Preliminary results indicate the coatings can do the job just fine, potentially saving the airline industry a bundle in cumulative fuel costs.
"Savings can be relatively small when you talk about fuel savings as far as percentage-wise — like half a percent," Wohl said. "But the impact of that across the entire aviation industry can be really enormous."
In fact, he said, the most promising coating managed to reduce bug residue by 40% compared with control surfaces. He estimated the potential annual savings to airlines at millions of dollars, particularly on long-distance flights for which fuel is at a premium.
The ecoDemonstrator tested out the bug-sloughing technology in Shreveport, La., which Newman called the bug capital of the country.
To come up with the right coating, Wohl said his team considered the shape of its surface on a microscopic level and its chemical composition.
Their inspiration was the lotus leaf.
The lotus leaf needs optimum sun exposure for photosynthesis, he said, and so is adept at repelling water and dirt. But the surface of the lotus leaf isn't slick — it's rough.

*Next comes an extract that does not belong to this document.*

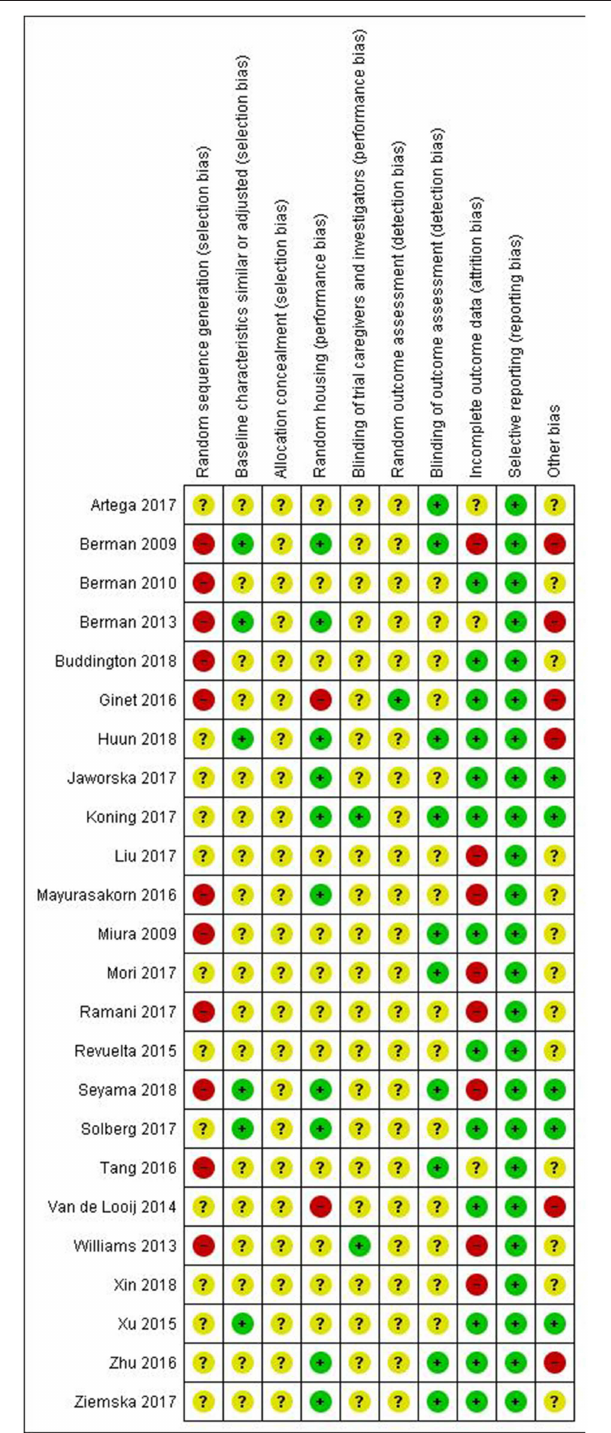
FIGURE 3 | Risk of bias of individual pre-clinical studies.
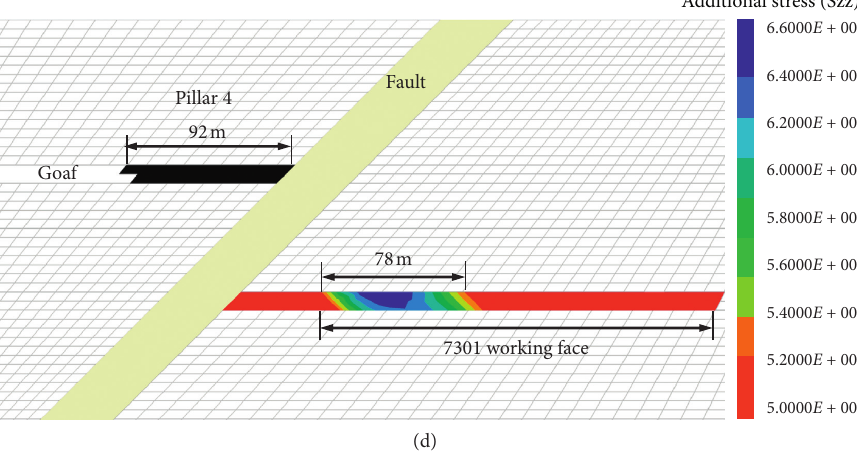
Figure 6: The width of pillars in the profile and corresponding distribution range of additional stress. (a) The profile along the middle of pillar 1. (b) The profile along the middle of pillar 2. (c) The profile along the middle of pillar 3. (d) The profile along the middle of pillar 4.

The nonstick coatings that worked best to slough off bug guts are similarly rough, like fine-grade sandpaper, and use surface tension to help roll off insect remains.
"The residue is going to come and hit, and it's going to trap air underneath it," Wohl explained. "And that air's going to compress. At some point, that air isn't going to compress anymore, and it's going to reverse and start to come back out. As it comes back out, this expanding region of the insect guts is trying to expand. … It destabilizes that and kicks it off the surface."
The technology could also have applications beyond aviation, he said, for things like ship hulls, automobiles and spacecraft.
"One of the things I researched when I first came here were surfaces that lunar dust wouldn't stick to," Wohl said. "There's some carry-over between these technologies that we're developing here where they could be applicable to, say, an extraterrestrial, long-duration mission on the Martian surface."
The coatings are ready now for larger-scale investigations into durability and environmental impact, he said. NASA is reaching out to companies to gauge their interest in further tests of the materials.